Y aunque la relación comienza a partir del desconocimiento y del asombro, el atisbo de los amaneceres futuros los funde en uno: ambos protagonistas se transforman en uno: el nosotros que permite al amor renovarse, nacer en cada instante, en cada mirada, en cada caricia.
Así, el amor se define como la contradicción: la partida como el momento del encuentro, el olvido como el espacio de la memoria. El amor es placer y es dolor: “Lo perverso de tu fidelidad / es la raíz del desistimiento”.

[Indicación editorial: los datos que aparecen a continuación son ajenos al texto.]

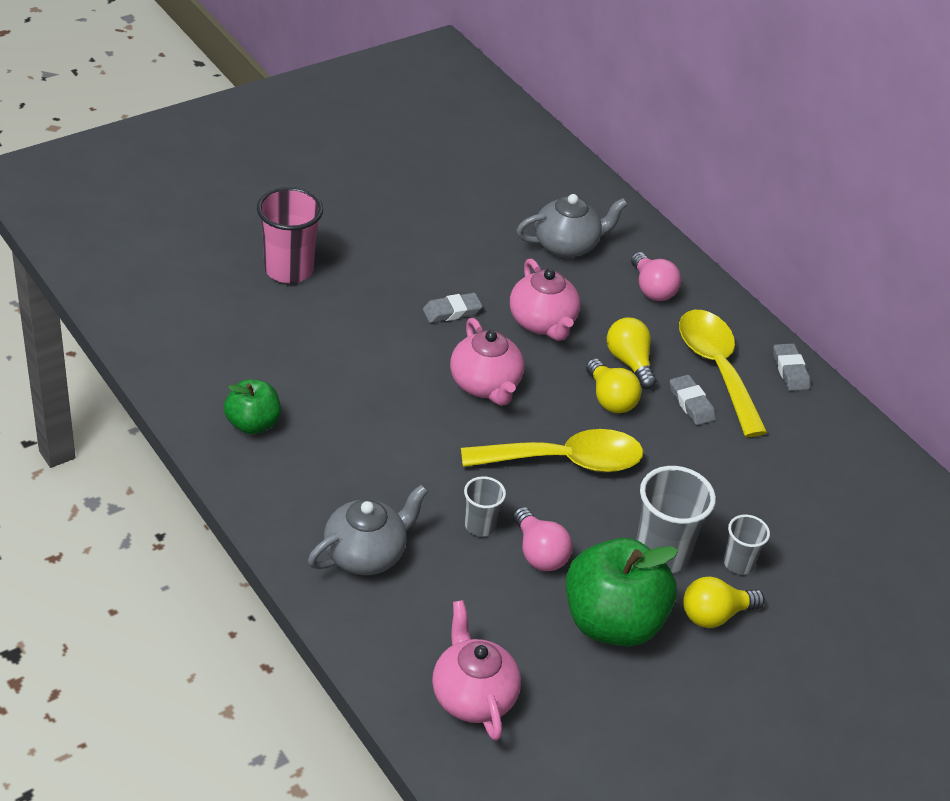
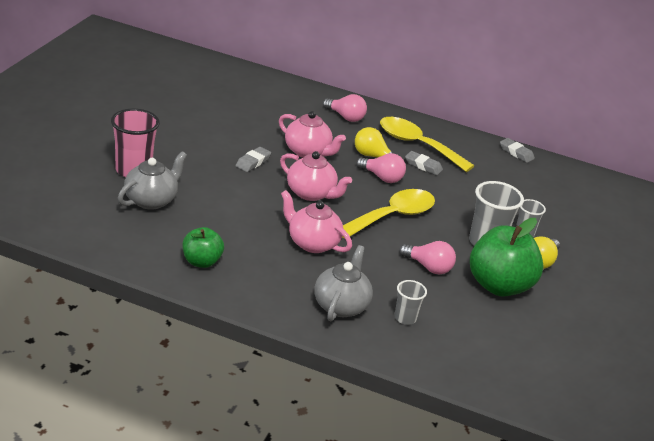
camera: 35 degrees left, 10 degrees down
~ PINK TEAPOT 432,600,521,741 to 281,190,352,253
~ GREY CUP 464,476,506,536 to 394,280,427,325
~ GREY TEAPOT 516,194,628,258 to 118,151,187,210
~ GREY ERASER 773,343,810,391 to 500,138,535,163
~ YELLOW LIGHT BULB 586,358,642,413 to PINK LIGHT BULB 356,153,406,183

La contradicción abarca todos los espacios, todos los momentos, todas las emociones: lo extraño, lo hermoso, la memoria, la soledad, y sus contrapartes: “Lo anormal es el origen de la belleza. […] Somos el recuerdo de los que conocen el olvido /somos los que se encuentran en los desiertos”.
Este universo amoroso, nuevo y antiguo, se percibe con los sentidos, no con la razón, como ocurre en toda poesía que apele a las emociones, a la necesidad de vivir y dejarse arrastrar por la intensidad de la existencia. Se conceptualiza sin definir: no conocemos explícitamente el rostro, las formas de la amada, pero durante el recorrido poético el lector lo descubre.
Junto con el amante —la voz poética— el lector intuye la exploración de la amada, su desdoblamiento que permite ir conociéndola, verla siendo ella misma, multiforme: “Mil formas tiene el cuerpo de tu vida”.
El agua inmóvil es el amor que fluye pero permanece. Y la poesía da testimonio de su constancia inagotable.